Yandaki geçen garsondan kokteyi alıp lisa ya verdim. O sırada jimin sahneye çıkıp konuşmaya başladı yanında da rose vardı. Bu ikisi bu işin başındalardı. Nasıl birbirlerini hiç görmediler...

Konuşma bittikten sonra dans müziği çalmaya başladı. Jimin roseyi kapıp gitti. Tabiki namjoon da jisoyu aldı. Bu çocukta bişi var ama hadi neyse. Dürtüklemeyle yerimde zıpladıp. Lisa kulağıma eğildi.

"ne bekliyosun aptal, dans kaldırsana. Bak sen yapmazsan pusuda bekliyen onlarca erkek var"

O gaz ile gidip jennieyi dansa kaldırdım. Kabulde etmişti. Benim arkamdan ise yeri ve jungkook geldi.


Lisa

Onlar gittiklerinde masada Jin, jhope ve ben kaldık. Biz jhope la şakalaşırken jinde bize arada katılıyordu. Masaya gelen adamla hepimiz ona bakmaya başladık.
"merhaba güzel bayan, bu dansı bana lütfeder misiniz?"

Yanımda ki jinin kulağına eğilip konuşmaya başladım.

"banamı diyor o?"
"heralde sana diyo, bize mi diyecek?"

Birden yanıma geldiğin de hızla elimi tuttu. Kulağıma doğru yaklaşırken attığım kafa ile adam yeri boylamıştı. Allahtan masamız arkadaydı. Hızla yerden kaldırmak için Jin ve jhope yardım etti ve salondan çıkardık. Odaların birine bırakıp çıktık. Kıvrılmış takımımı düzeltirken çocuklara döndüm.

"aramızda bir sır, sakın çocuklara söylemeyin, güzelim davet bozulmasın"

"EVET evet... Lisa o nasıl kafaydı öyle.." jin

"evet ya, kahkaha atasım geldi adamı görünce" jhope

Masamıza geldiğimizde çocuklar masadalardı.

"neredeydiniz" jisoo

"tabloları çok beğendikte onlara baktık" jin

"evet evet.."

Rose ve jimin in çıkardığı bu koleksiyon fazlasıyla ilgi topladı. Hatta ilk günden çoğu milyarderler satın almıştı.
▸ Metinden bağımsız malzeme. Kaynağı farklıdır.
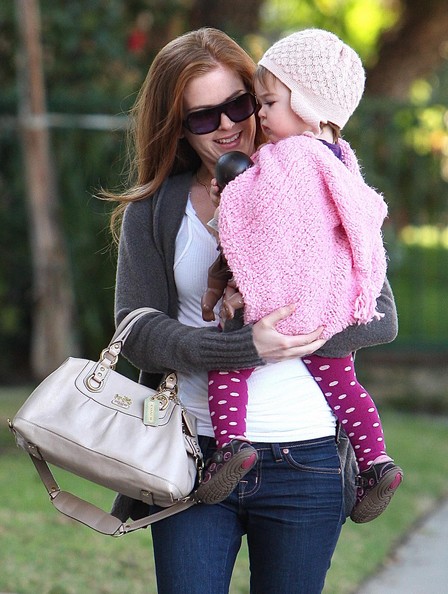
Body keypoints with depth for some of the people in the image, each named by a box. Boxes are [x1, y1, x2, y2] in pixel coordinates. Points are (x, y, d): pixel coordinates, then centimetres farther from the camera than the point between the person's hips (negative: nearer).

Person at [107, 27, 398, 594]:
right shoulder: (153, 211, 7)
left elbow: (381, 314, 1)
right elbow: (138, 331, -4)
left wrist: (293, 328, -16)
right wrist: (246, 346, -18)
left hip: (305, 461, 0)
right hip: (192, 457, 0)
"hadi çocuklar bu etkinlik bittiğinde geçenki gibi bira içip eğlenelim" tae

"çok sevdin heralde orayı"

"hemde fazlasıyla lütfen yine gidelim" tae

"tamam tamam"

Etkinlik bittiğinde toplanıp yola koyulduk. Jungkook yeriyi eve bırakacağını söyleyip bizden ayrıldı. Elimizdeki bira poşetleriyle geldiğimizde spor salonunun ışıkları açıktı.

"jennie acaba ışıkları açık mı unuttular" rose

"bilmem ki" jennie

İçeri girdiğimizde minderlerin üzerinde yatan bir beden gördüm. Elimdeki poşetleri tae ye verip yanına gittim. Beni görünce yerinden anında kalktı.

"nası girmiş ki bu içeri" jimin
"anahtar ondada vardı" rosre
"neee" tae

Hepsi Şaşkınca bakarken kızlar onları yukarı çıkardılar.